El príncipe de la paz

Cuando nació Jesucristo, una multitud angélica proclamó: "Gloria a Dios en lo más alto, y paz en la tierra a la gente de su placer" (Lk 1,14). Como receptores de la paz de Dios, los cristianos son únicos en este mundo violento y egoísta. El Espíritu de Dios lleva a los cristianos a una vida de pacificación, cuidado, entrega y amor.

En contraste, el mundo que nos rodea está constantemente involucrado en la discordia y la intolerancia, ya sea política, étnica, religiosa o social. Incluso en este momento, regiones enteras están amenazadas por el inicio de la vieja ira y el odio. Jesús describió esta gran diferencia que caracterizaría a sus propios discípulos cuando les dijo: "Te envío como ovejas entre los lobos" (Mt. 10,16).

Los pueblos de este mundo, divididos de tantas maneras, no pueden encontrar el camino a la paz. El camino del mundo es el camino del egoísmo. Es el camino de la codicia, la envidia, el odio. Pero Jesús les dijo a sus discípulos: "Os dejo la paz, mi paz os doy. No te doy la forma en que el mundo da "(Joh 14,27).

Los cristianos están llamados a estar ansiosos ante Dios para "buscar lo que es por la paz" (Rom 14,19) y "buscar la paz con todos y la santificación" (Hebr 12,14). Son socios en "todo gozo y paz ... a través del poder del Espíritu Santo" (Rom 15,13).

El tipo de paz, "la paz que es superior a toda razón" (Phil 4,7), supera las divisiones, las diferencias, los sentimientos de separación y el espíritu de parcialidad en el que participan las personas. En cambio, esta paz conduce a la armonía y al sentido de un propósito y destino comunes: "unidad en espíritu a través del vínculo de la paz" (Ef 4,3).

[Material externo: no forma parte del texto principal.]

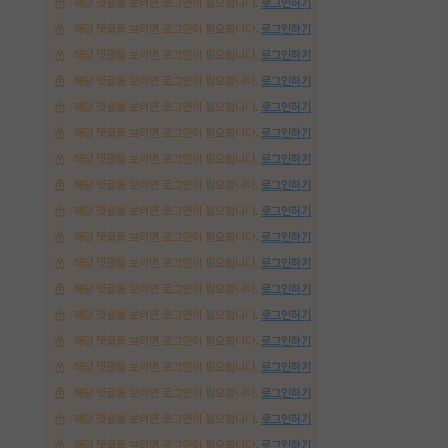
해당 댓글을 보려면 로그인이 필요합니다.
로그인하기
해당 댓글을 보려면 로그인이 필요합니다.
로그인하기
해당 댓글을 보려면 로그인이 필요합니다.
로그인하기
해당 댓글을 보려면 로그인이 필요합니다.
로그인하기
해당 댓글을 보려면 로그인이 필요합니다.
로그인하기
해당 댓글을 보려면 로그인이 필요합니다.
로그인하기
해당 댓글을 보려면 로그인이 필요합니다.
로그인하기
해당 댓글을 보려면 로그인이 필요합니다.
로그인하기
해당 댓글을 보려면 로그인이 필요합니다.
로그인하기
해당 댓글을 보려면 로그인이 필요합니다.
로그인하기
해당 댓글을 보려면 로그인이 필요합니다.
로그인하기
해당 댓글을 보려면 로그인이 필요합니다.
로그인하기
해당 댓글을 보려면 로그인이 필요합니다.
로그인하기
해당 댓글을 보려면 로그인이 필요합니다.
로그인하기
해당 댓글을 보려면 로그인이 필요합니다.
로그인하기
해당 댓글을 보려면 로그인이 필요합니다.
로그인하기
해당 댓글을 보려면 로그인이 필요합니다.
로그인하기
해당 댓글을 보려면 로그인이 필요합니다.
로그인하기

Significa que somos perdonados los que nos hacen mal. Significa que mostramos misericordia a los necesitados. Significa que la amabilidad, la honestidad, la generosidad, la humildad y la paciencia, todas respaldadas por el amor, caracterizarán nuestra relación con otras personas. Significa que la codicia, los pecados sexuales, el abuso de drogas, la envidia, la amargura, la discordia y el abuso de otras personas no pueden echar raíces en nuestras vidas.

Cristo vivirá en nosotros. Santiago escribió sobre los cristianos: "El fruto de la justicia se siembra en paz para aquellos que traen la paz" (Yak 3,18). Este tipo de paz también nos da la garantía y la seguridad frente a las catástrofes, nos da paz y tranquilidad en medio de tragedias. Los cristianos no son inmunes a los problemas de la vida.

Los cristianos, como todas las demás personas, tienen que luchar en tiempos de tribulación y dolor. Pero tenemos la ayuda divina y la seguridad de que Él nos apoyará. A pesar de que nuestras circunstancias físicas son oscuras y sombrías, la paz de Dios que se encuentra dentro de nosotros nos mantiene unidos, con confianza y firmeza, con confianza en la esperanza del regreso de Jesucristo, cuando su paz abarque toda la tierra.

Mientras esperamos este día glorioso, recordemos las palabras del apóstol Pablo en Colosenses 3,15: "Y la paz de Cristo, a la que también estás llamado en un cuerpo, reina en tus corazones; y sé agradecido. "¿Necesitas paz en tu vida? ¡El Príncipe de la Paz, Jesucristo, es el "lugar" donde encontraremos esta paz!